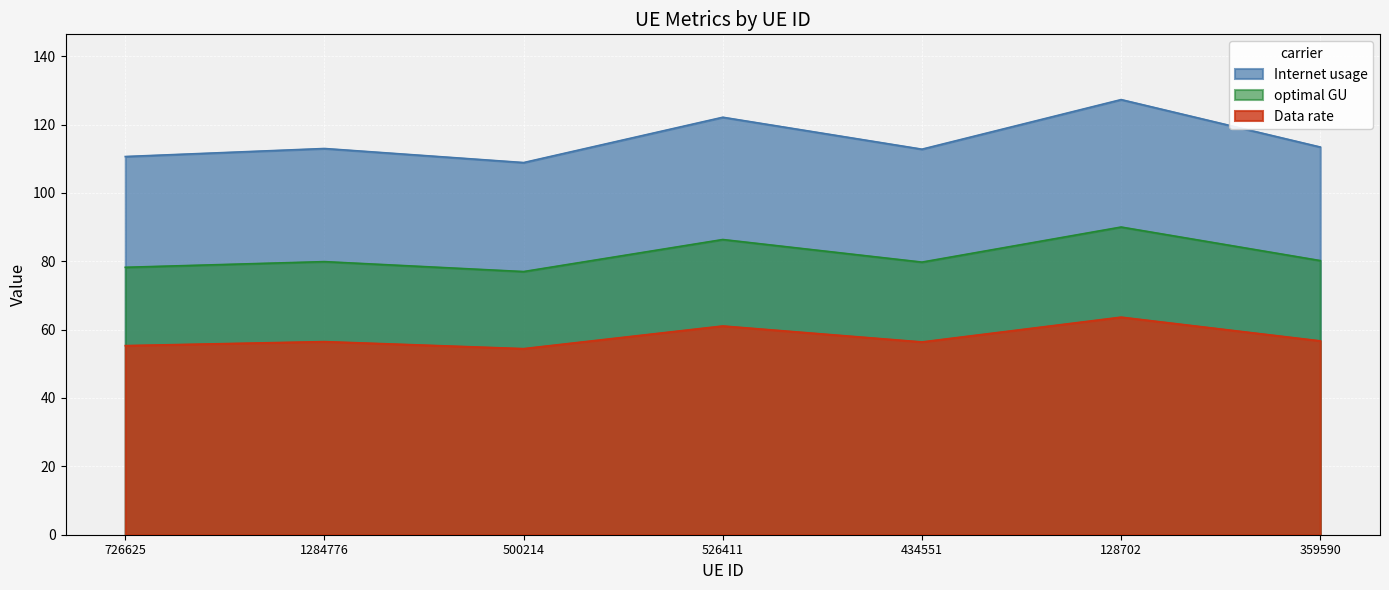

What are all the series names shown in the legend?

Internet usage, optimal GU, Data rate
...
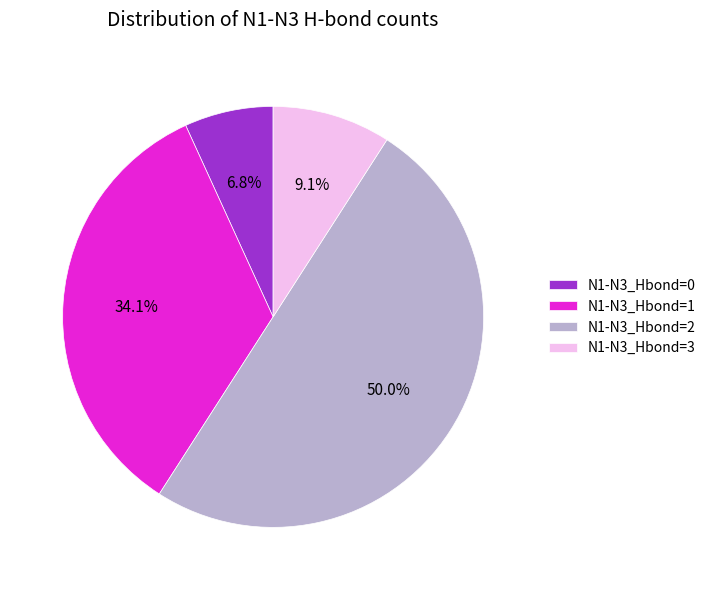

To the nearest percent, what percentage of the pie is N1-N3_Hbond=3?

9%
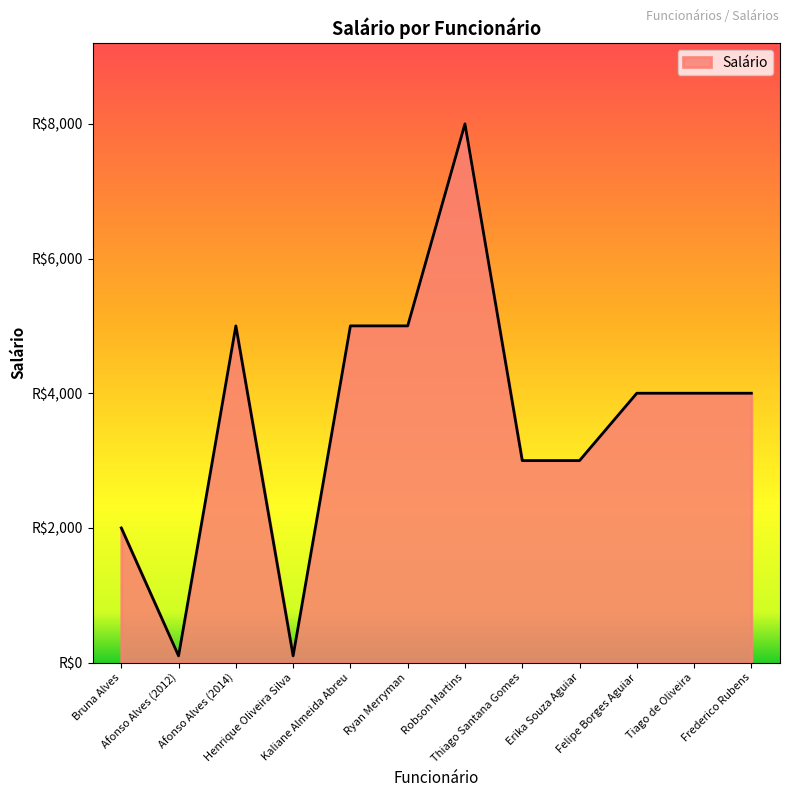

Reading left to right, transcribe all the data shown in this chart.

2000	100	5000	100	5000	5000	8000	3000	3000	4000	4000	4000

Requirement. Show every line of the listing above that contains the string "shown".

Output for this exercise.
What are all the series names shown in the legend?
Reading left to right, transcribe all the data shown in this chart.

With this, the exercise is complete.